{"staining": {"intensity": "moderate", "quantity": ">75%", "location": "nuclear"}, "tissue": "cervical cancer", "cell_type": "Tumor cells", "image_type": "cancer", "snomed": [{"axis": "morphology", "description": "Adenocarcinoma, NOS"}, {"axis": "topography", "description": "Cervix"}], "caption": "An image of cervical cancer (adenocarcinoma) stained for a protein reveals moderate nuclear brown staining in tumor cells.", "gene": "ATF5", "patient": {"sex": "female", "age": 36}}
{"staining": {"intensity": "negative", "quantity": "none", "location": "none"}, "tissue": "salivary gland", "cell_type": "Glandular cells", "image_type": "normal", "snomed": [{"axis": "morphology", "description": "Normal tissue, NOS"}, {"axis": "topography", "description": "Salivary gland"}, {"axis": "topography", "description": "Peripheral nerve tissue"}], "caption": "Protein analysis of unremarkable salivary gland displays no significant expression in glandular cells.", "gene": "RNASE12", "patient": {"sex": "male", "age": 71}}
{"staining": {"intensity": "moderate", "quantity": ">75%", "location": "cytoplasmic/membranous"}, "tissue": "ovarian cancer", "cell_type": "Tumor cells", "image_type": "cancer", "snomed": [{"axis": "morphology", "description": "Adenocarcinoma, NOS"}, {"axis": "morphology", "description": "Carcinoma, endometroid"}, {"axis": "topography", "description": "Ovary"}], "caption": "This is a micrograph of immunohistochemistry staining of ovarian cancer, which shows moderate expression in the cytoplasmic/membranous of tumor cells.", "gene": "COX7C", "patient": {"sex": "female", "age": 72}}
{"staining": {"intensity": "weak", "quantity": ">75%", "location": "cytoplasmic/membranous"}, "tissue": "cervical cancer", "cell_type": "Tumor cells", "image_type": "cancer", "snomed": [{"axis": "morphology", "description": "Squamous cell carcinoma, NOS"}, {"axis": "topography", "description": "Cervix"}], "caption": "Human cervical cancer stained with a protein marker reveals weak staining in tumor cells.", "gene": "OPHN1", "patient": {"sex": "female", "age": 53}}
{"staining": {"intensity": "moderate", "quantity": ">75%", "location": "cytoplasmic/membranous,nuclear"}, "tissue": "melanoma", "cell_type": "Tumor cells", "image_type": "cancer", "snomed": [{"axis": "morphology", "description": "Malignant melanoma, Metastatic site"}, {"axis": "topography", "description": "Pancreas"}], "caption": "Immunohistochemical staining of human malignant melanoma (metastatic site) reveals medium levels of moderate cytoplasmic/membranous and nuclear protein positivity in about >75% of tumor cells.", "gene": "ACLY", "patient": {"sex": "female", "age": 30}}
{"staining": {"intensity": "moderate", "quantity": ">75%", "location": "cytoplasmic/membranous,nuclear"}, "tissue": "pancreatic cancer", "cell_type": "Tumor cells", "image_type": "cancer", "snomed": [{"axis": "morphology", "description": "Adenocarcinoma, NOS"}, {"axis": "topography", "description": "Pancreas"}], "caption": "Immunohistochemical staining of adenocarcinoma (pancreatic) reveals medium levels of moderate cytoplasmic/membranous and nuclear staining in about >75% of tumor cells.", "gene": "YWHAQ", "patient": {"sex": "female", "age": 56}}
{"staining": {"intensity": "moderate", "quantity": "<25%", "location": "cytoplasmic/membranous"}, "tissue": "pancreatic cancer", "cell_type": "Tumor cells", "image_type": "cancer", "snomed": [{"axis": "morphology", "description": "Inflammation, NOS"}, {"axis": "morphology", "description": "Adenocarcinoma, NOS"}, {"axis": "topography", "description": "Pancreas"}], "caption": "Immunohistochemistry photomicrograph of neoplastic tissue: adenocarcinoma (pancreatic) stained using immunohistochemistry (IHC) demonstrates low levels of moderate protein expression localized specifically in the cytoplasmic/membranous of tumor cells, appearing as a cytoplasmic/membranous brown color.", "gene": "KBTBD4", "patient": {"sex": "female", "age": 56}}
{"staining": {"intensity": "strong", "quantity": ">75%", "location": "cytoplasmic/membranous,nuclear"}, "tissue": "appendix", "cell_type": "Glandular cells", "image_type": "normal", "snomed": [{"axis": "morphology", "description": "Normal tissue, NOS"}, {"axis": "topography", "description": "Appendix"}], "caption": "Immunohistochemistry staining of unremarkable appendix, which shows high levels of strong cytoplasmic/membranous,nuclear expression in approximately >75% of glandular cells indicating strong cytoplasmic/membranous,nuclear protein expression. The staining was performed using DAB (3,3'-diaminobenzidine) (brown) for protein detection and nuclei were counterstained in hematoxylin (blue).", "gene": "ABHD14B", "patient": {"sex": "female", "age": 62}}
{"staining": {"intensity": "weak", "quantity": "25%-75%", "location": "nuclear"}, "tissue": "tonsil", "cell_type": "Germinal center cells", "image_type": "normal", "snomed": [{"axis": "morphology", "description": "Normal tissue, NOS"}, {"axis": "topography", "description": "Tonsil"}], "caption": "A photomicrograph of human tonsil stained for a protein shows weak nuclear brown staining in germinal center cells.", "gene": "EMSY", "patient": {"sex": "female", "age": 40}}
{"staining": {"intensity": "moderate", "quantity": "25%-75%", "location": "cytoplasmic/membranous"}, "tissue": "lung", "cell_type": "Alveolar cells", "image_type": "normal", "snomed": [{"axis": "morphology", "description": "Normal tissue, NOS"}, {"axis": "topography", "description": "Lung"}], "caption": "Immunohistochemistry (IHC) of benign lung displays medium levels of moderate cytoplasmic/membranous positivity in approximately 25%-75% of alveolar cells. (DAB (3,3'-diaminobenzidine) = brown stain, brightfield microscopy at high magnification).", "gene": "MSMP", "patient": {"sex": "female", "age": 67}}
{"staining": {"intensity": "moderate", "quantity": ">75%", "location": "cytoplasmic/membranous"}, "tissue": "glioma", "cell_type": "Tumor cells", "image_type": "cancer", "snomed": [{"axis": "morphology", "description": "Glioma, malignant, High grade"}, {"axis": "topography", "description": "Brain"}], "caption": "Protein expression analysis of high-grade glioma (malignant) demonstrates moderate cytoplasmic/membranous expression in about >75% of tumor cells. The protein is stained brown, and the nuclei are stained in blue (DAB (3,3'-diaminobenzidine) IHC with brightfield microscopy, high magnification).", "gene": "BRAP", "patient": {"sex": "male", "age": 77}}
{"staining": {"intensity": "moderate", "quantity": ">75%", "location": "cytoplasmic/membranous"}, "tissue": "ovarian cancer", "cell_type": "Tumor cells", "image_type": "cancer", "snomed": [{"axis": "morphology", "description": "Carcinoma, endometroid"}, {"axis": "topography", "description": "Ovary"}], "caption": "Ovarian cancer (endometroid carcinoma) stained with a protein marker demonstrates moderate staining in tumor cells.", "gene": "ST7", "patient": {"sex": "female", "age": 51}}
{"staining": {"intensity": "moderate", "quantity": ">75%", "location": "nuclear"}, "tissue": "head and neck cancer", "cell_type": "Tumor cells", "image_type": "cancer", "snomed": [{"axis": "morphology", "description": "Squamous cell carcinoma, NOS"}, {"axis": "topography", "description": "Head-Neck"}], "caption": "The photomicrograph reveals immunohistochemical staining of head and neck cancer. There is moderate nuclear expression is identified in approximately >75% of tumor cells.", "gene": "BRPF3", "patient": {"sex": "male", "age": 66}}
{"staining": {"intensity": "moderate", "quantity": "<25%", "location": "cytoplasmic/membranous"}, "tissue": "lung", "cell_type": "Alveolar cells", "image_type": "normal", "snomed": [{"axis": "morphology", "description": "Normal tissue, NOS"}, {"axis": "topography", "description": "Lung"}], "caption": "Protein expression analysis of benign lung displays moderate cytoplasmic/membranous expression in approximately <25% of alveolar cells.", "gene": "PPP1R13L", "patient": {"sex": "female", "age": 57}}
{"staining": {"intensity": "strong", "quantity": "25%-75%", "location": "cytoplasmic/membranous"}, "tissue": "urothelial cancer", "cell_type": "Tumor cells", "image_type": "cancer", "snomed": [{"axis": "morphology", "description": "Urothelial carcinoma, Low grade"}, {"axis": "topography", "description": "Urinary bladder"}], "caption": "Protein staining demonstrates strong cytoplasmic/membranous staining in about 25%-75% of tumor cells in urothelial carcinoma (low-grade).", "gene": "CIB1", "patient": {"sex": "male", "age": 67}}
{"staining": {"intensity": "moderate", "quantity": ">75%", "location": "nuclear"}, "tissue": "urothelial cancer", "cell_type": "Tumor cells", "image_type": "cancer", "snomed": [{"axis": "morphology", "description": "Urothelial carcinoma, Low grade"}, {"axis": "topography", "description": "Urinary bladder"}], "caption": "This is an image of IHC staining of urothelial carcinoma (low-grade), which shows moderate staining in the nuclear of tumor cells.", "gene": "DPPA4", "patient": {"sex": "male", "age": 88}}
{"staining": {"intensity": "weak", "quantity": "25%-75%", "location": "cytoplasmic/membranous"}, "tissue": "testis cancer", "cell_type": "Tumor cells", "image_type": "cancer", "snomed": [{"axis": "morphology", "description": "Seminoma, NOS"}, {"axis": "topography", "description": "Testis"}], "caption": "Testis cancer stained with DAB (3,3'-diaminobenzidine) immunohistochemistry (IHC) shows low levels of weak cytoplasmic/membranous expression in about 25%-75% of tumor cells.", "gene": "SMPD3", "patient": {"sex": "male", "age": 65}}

● **THE PROBLEM**:
Wherever the line holding "staining of adenocarcinoma" falls in the entries above, copy exactly from it through the line holding "photomicrograph of neoplastic", inclusive, and add nothing.

● **WORKED SOLUTION**:
{"staining": {"intensity": "moderate", "quantity": ">75%", "location": "cytoplasmic/membranous,nuclear"}, "tissue": "pancreatic cancer", "cell_type": "Tumor cells", "image_type": "cancer", "snomed": [{"axis": "morphology", "description": "Adenocarcinoma, NOS"}, {"axis": "topography", "description": "Pancreas"}], "caption": "Immunohistochemical staining of adenocarcinoma (pancreatic) reveals medium levels of moderate cytoplasmic/membranous and nuclear staining in about >75% of tumor cells.", "gene": "YWHAQ", "patient": {"sex": "female", "age": 56}}
{"staining": {"intensity": "moderate", "quantity": "<25%", "location": "cytoplasmic/membranous"}, "tissue": "pancreatic cancer", "cell_type": "Tumor cells", "image_type": "cancer", "snomed": [{"axis": "morphology", "description": "Inflammation, NOS"}, {"axis": "morphology", "description": "Adenocarcinoma, NOS"}, {"axis": "topography", "description": "Pancreas"}], "caption": "Immunohistochemistry photomicrograph of neoplastic tissue: adenocarcinoma (pancreatic) stained using immunohistochemistry (IHC) demonstrates low levels of moderate protein expression localized specifically in the cytoplasmic/membranous of tumor cells, appearing as a cytoplasmic/membranous brown color.", "gene": "KBTBD4", "patient": {"sex": "female", "age": 56}}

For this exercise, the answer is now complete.